§ **Task requirements**:
(a) Answer these questions from the text on the BUNZ identity:
(i) What colors make up the palette?
(ii) How are the business cards finished on each side?
(iii) What two words describe how the brief wanted the identity to feel?
(b) Reproduce word for word the stretch of the text on the BUNZ identity from "The smash-burger category" through "looks the part.".

§ **Selected text**:
Not every burger brand needs to be precious about it.
The smash-burger category exploded, and the brand look followed it into polite territory — neutral palettes, soft light, craft typography, laminated menus. BUNZ didn't want to join that room. It wanted to cut through it. The brief was for an identity that felt loud and unapologetic — a shop that serves burgers fast, hot, and honest, and looks the part.
The system leads with a distressed hand-drawn wordmark and a flame mark, a red-on-black palette with cream for contrast, and raw service-counter photography that shows hands, grills, and plates crossing the line — not hero food styling. Menus behave like posters. Packaging (fry boxes, ketchup packs, red takeout bag) reads like merch. Business cards are red front, debossed cream back. Every touchpoint is tuned to feel like it came out of the kitchen, not a design studio.

§ **Supplied data**:

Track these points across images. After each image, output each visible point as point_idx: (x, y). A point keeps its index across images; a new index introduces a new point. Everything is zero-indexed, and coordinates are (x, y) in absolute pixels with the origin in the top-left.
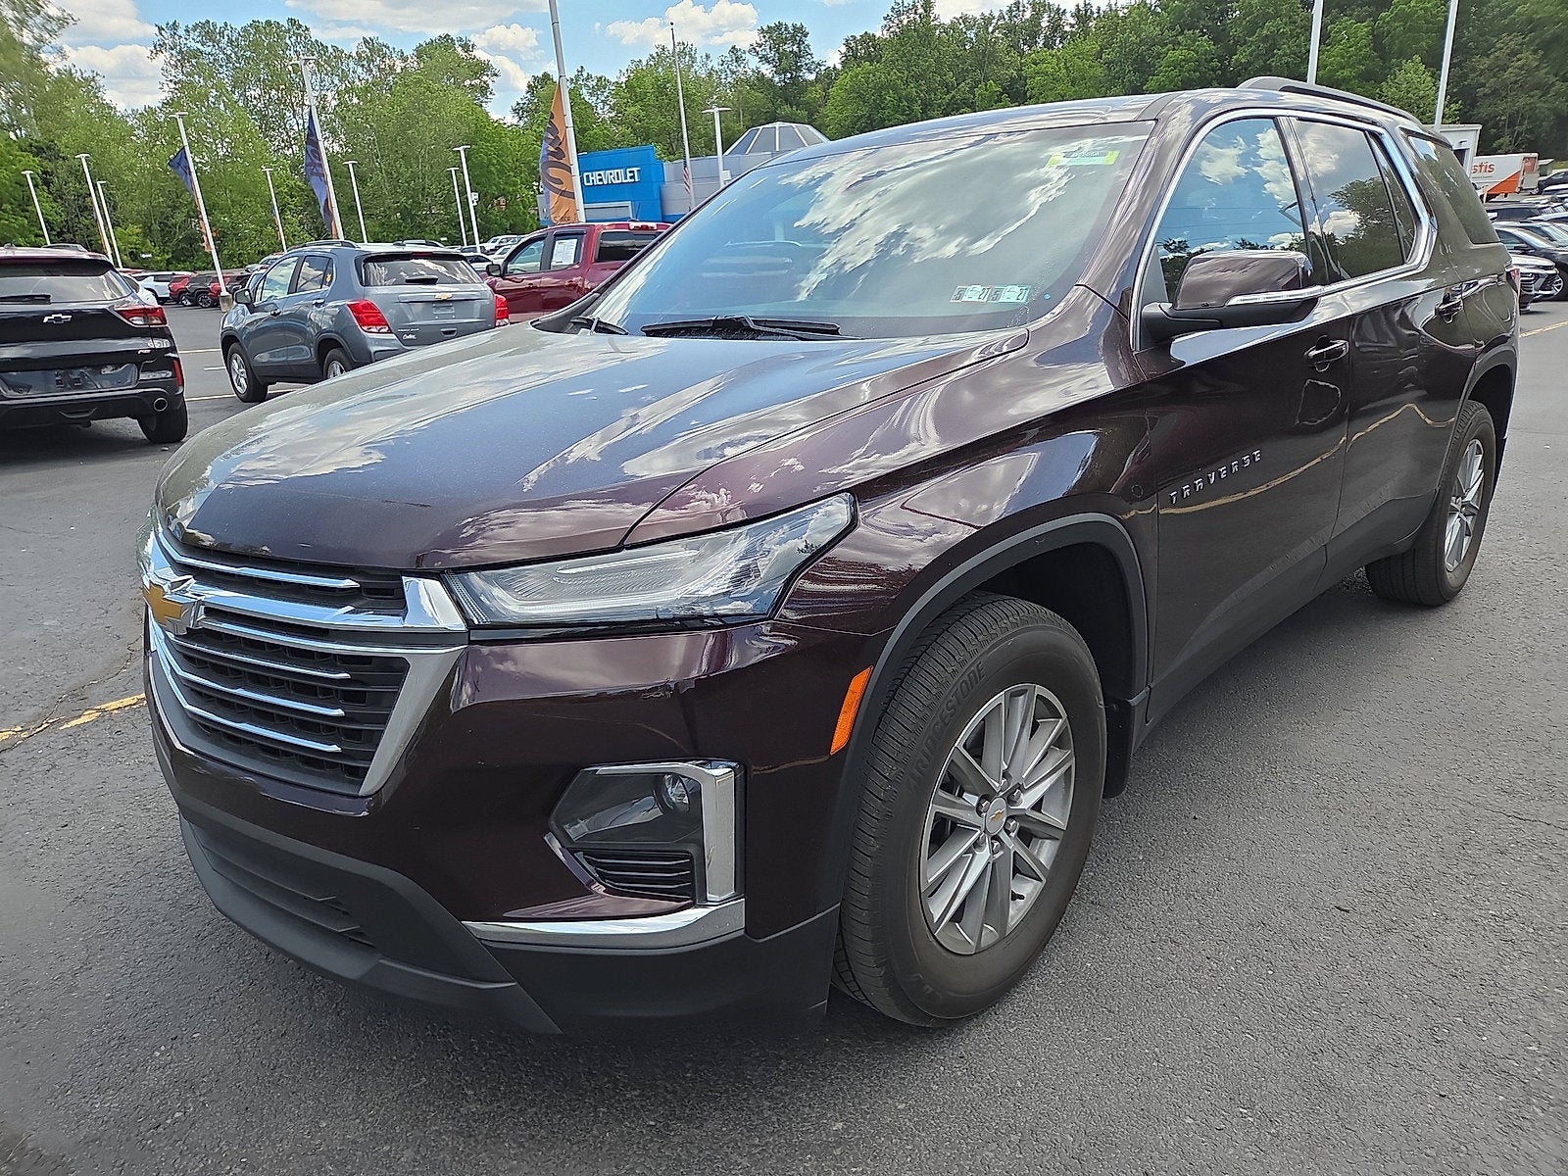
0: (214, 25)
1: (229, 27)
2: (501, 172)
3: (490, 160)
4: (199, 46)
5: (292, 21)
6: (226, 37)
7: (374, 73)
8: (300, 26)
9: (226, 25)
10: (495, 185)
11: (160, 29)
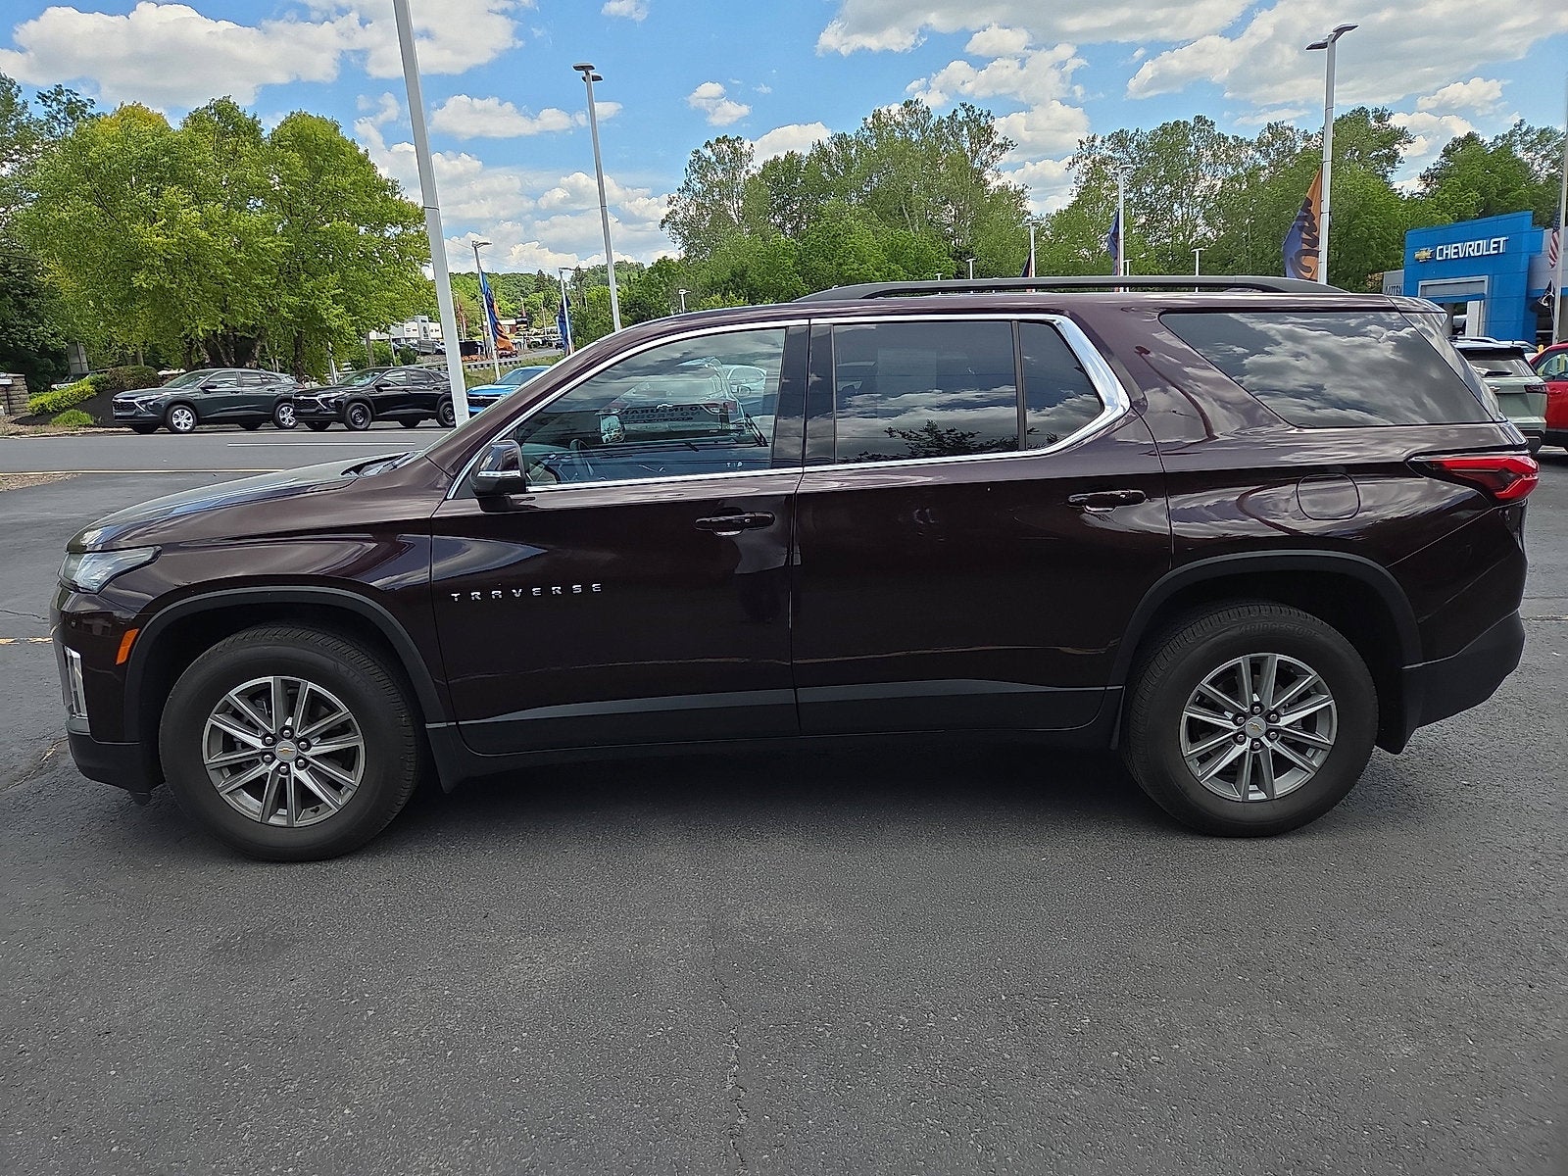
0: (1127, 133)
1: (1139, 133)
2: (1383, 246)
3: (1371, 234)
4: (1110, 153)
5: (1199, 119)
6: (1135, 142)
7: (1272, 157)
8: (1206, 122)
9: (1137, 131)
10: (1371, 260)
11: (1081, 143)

§ **Task solutions**:
(a)
(i) Red on black, with cream for contrast.
(ii) Red on the front and debossed cream on the back.
(iii) Loud and unapologetic.

(b)
The smash-burger category exploded, and the brand look followed it into polite territory — neutral palettes, soft light, craft typography, laminated menus. BUNZ didn't want to join that room. It wanted to cut through it. The brief was for an identity that felt loud and unapologetic — a shop that serves burgers fast, hot, and honest, and looks the part.